D’une manière globale, les prestations fournies par cet hôtel ont été indignes du niveau attendu, à tous points de vue.... Pour être plus concret, je suis obligé de vous rapporter ce qui suit. Dans la chambre qui m'a été attribuée le premier soir du 31 mai 2001 (n°453), un des lits s'est avéré être infesté de punaises (El baqq en arabe) dont mon épouse a subi les piqûres dès le premier quart d'heure; un spectacle incroyable et insupportable où une multitude de ces insectes grouillaient dans tous les sens, au milieu de nombreuses tâches de sang!…Le lendemain après-midi, nous avons demandé à voir le directeur général de l'hôtel, Jean-Marc Provis, qui, après notre insistance, a accepté de nous recevoir.

Il n'avait l'air ni dérangé ni soucieux de cette situation et devant notre colère légitime, il a fini par marmonner quelques mots de désolation pour ce qui nous était arrivé, qualifiant cette expérience de “désagrément”. De lui-même et avant notre intervention, il n'avait pas jugé utile de s'excuser, voulant probablement laisser les choses se passer comme si de rien n'était. » Au-delà des punaises, de la saleté et autres désagréments, le dernier paragraphe décrit l’insouciance cynique de cet homme qui se dit manager général. Un hôtel 5 étoiles qui vous offre des punaises pour sucer votre sang, ca n’a jamais existé au Maroc à part le Sheraton de Jean Marc Provis. Ce qui est encore plus troublant, c’est que l’homme n’a pas été décontenancé par le réquisitoire d’une lettre ouverte que tout le monde a lu dans un grand journal comme l’économiste.

Un hôtelier digne aurait sur le coup plié bagages pour ne pas subir le regard accusateur des gens. Il a osé rester … Suite à cette affaire, l’hôtel a été déclassé il fallait le remplacer, on a fait appel à un grand hôtelier en l’occurrence Mohamed Zizi pour assainir et repositionner cet hôtel en récupérant ces 5 étoiles ce qu’a fait Monsieur Zizi. Par ailleurs, M. Jean Marc Provis a osé acheter une voiture de plus de 50 000 Euros quand il était directeur du Méridien Président de Dakar alors qu’il demandait à son personnel de serrer la ceinture. Ce qui a soulevé un tollé général chez le personnel qui a réclamé par la voie de ses délégués son départ et se sont tournés vers le ministre de tutelle pour « rappeler à l’ordre leur directeur qui non seulement néglige les travailleurs, ne se souciant pas de leur situation sociale, mais surtout ne respecte ses paroles ».
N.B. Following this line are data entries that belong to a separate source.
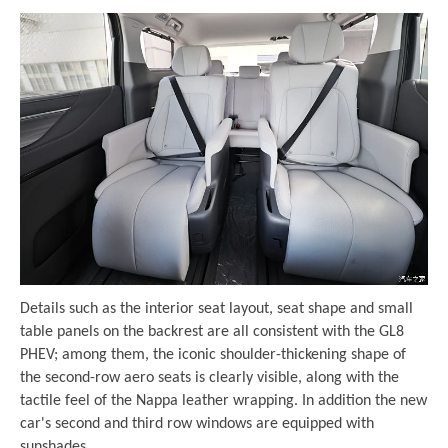
Details such as the interior seat layout, seat shape and small
table panels on the backrest are all consistent with the GL8
PHEV; among them, the iconic shoulder-thickening shape of
the second-row aero seats is clearly visible, along with the
tactile feel of the Nappa leather wrapping. In addition the new
car's second and third row windows are equipped with
sunshades.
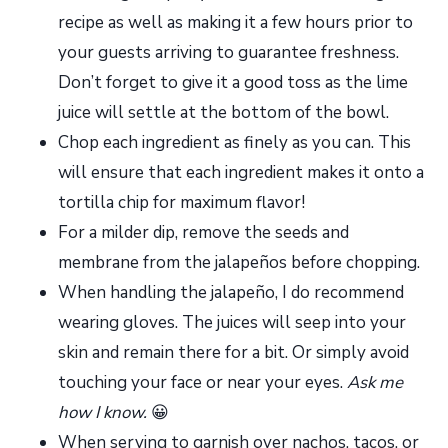
recipe as well as making it a few hours prior to
your guests arriving to guarantee freshness.
Don’t forget to give it a good toss as the lime
juice will settle at the bottom of the bowl.
Chop each ingredient as finely as you can. This
will ensure that each ingredient makes it onto a
tortilla chip for maximum flavor!
For a milder dip, remove the seeds and
membrane from the jalapeños before chopping.
When handling the jalapeño, I do recommend
wearing gloves. The juices will seep into your
skin and remain there for a bit. Or simply avoid
touching your face or near your eyes.
Ask me
how I know.
😀
When serving to garnish over nachos, tacos, or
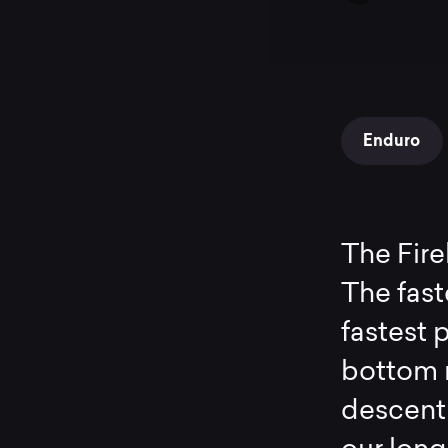
Enduro
The Fire
The fast
fastest p
bottom 
descent 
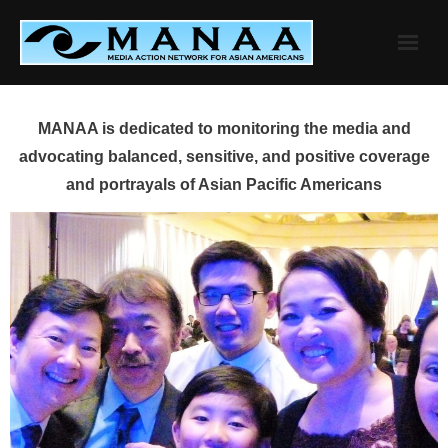
Skip
to
content
MANAA is dedicated to monitoring the media and
advocating balanced, sensitive, and positive coverage
and portrayals of Asian Pacific Americans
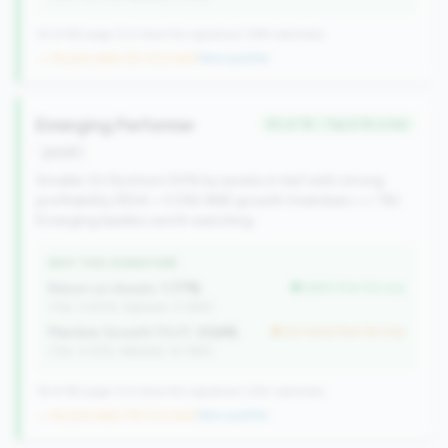
22 of 66 Large CUs have this signature | 499 nationally
→ No prior data (22 CUs now)
|
New qualifier
Emerging Performer
#3 of 18 • Top 6.1% in tier
growth
Smaller CU (bottom 50% by assets in tier) with strong
profitability (ROA > 0.5%) AND growth (members >= 1%).
Emerging leaders worth watching.
WHY THIS SIGNATURE
Return on Assets:
1.77%
better than tier avg
(Tier: 0.90%, National: 0.39%)
Member Growth (YoY):
3.54%
but worse than tier avg
(Tier: 4.32%, National: 10.19%)
18 of 66 Large CUs have this signature | 260 nationally
→ No prior data (18 CUs now)
|
New qualifier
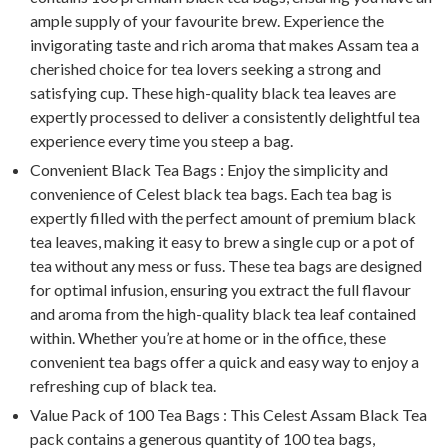
ample supply of your favourite brew. Experience the
invigorating taste and rich aroma that makes Assam tea a
cherished choice for tea lovers seeking a strong and
satisfying cup. These high-quality black tea leaves are
expertly processed to deliver a consistently delightful tea
experience every time you steep a bag.
Convenient Black Tea Bags : Enjoy the simplicity and
convenience of Celest black tea bags. Each tea bag is
expertly filled with the perfect amount of premium black
tea leaves, making it easy to brew a single cup or a pot of
tea without any mess or fuss. These tea bags are designed
for optimal infusion, ensuring you extract the full flavour
and aroma from the high-quality black tea leaf contained
within. Whether you’re at home or in the office, these
convenient tea bags offer a quick and easy way to enjoy a
refreshing cup of black tea.
Value Pack of 100 Tea Bags : This Celest Assam Black Tea
pack contains a generous quantity of 100 tea bags,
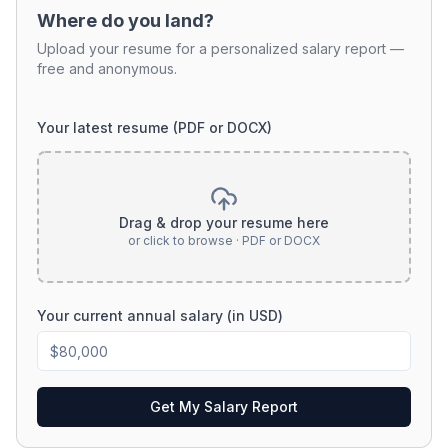
Where do you land?
Upload your resume for a personalized salary report —
free and anonymous.
Your latest resume (PDF or DOCX)
Drag & drop your resume here
or click to browse · PDF or DOCX
Your current annual salary (in USD)
Get My Salary Report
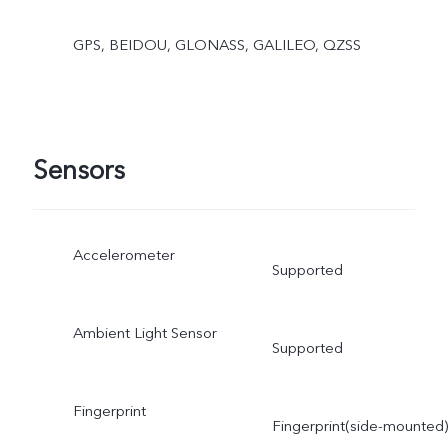
GPS, BEIDOU, GLONASS, GALILEO, QZSS
Sensors
Accelerometer
Supported
Ambient Light Sensor
Supported
Fingerprint
Fingerprint(side-mounted)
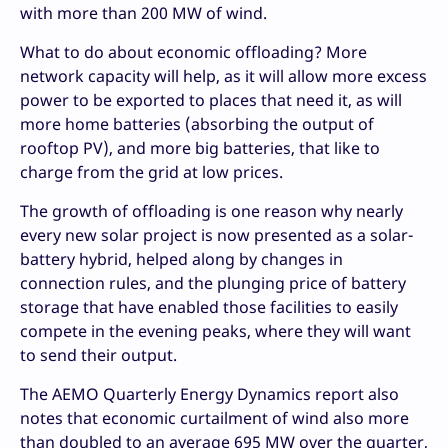
with more than 200 MW of wind.
What to do about economic offloading? More
network capacity will help, as it will allow more excess
power to be exported to places that need it, as will
more home batteries (absorbing the output of
rooftop PV), and more big batteries, that like to
charge from the grid at low prices.
The growth of offloading is one reason why nearly
every new solar project is now presented as a solar-
battery hybrid, helped along by changes in
connection rules, and the plunging price of battery
storage that have enabled those facilities to easily
compete in the evening peaks, where they will want
to send their output.
The AEMO Quarterly Energy Dynamics report also
notes that economic curtailment of wind also more
than doubled to an average 695 MW over the quarter,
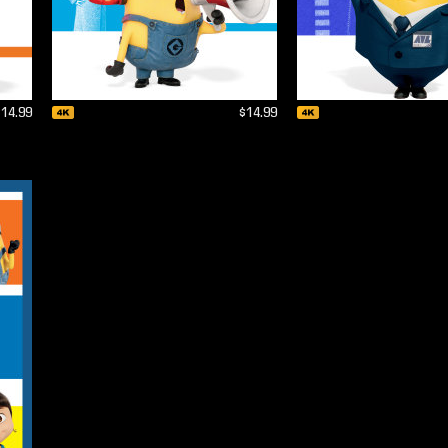
$14.99
$14.99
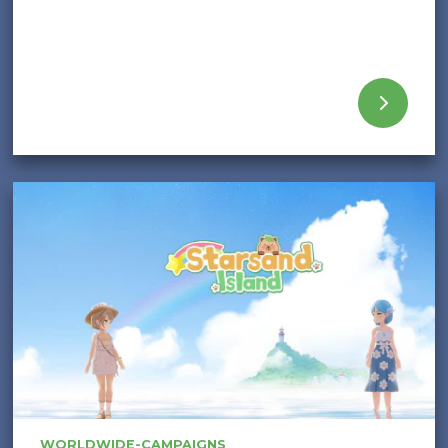
WORLDWIDE-CAMPAIGNS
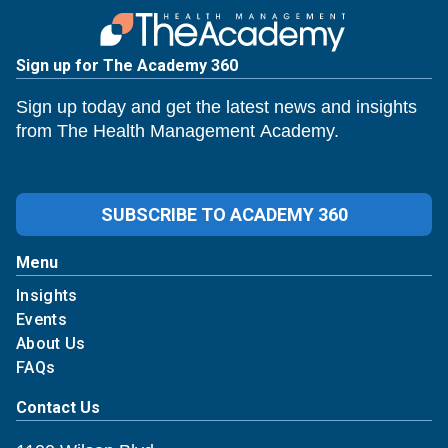
Sign up for The Academy 360
Sign up today and get the latest news and insights
from The Health Management Academy.
SUBSCRIBE TO ACADEMY 360
Menu
Insights
Events
About Us
FAQs
Contact Us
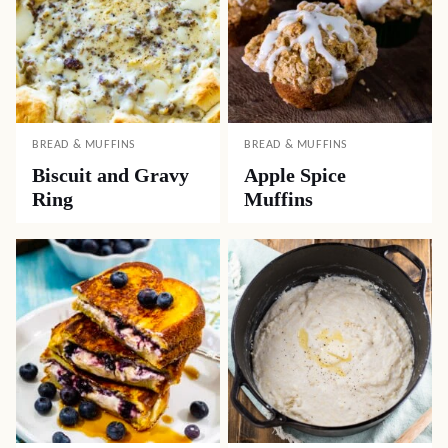
BREAD & MUFFINS
BREAD & MUFFINS
Biscuit and Gravy
Apple Spice
Ring
Muffins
Tout a été dit. Sauf que personne ne comprend pourquoi un homme aussi contesté, continue à être couvert par les dirigeants de la chaine Sheraton.

Les ministères du tourisme et du travail doivent mettre un terme à la nomination des directeurs de cet acabit en étant strict sur l’agrément et en épluchant avec soin le contrat de travail. Il y va de la crédibilité de notre tourisme.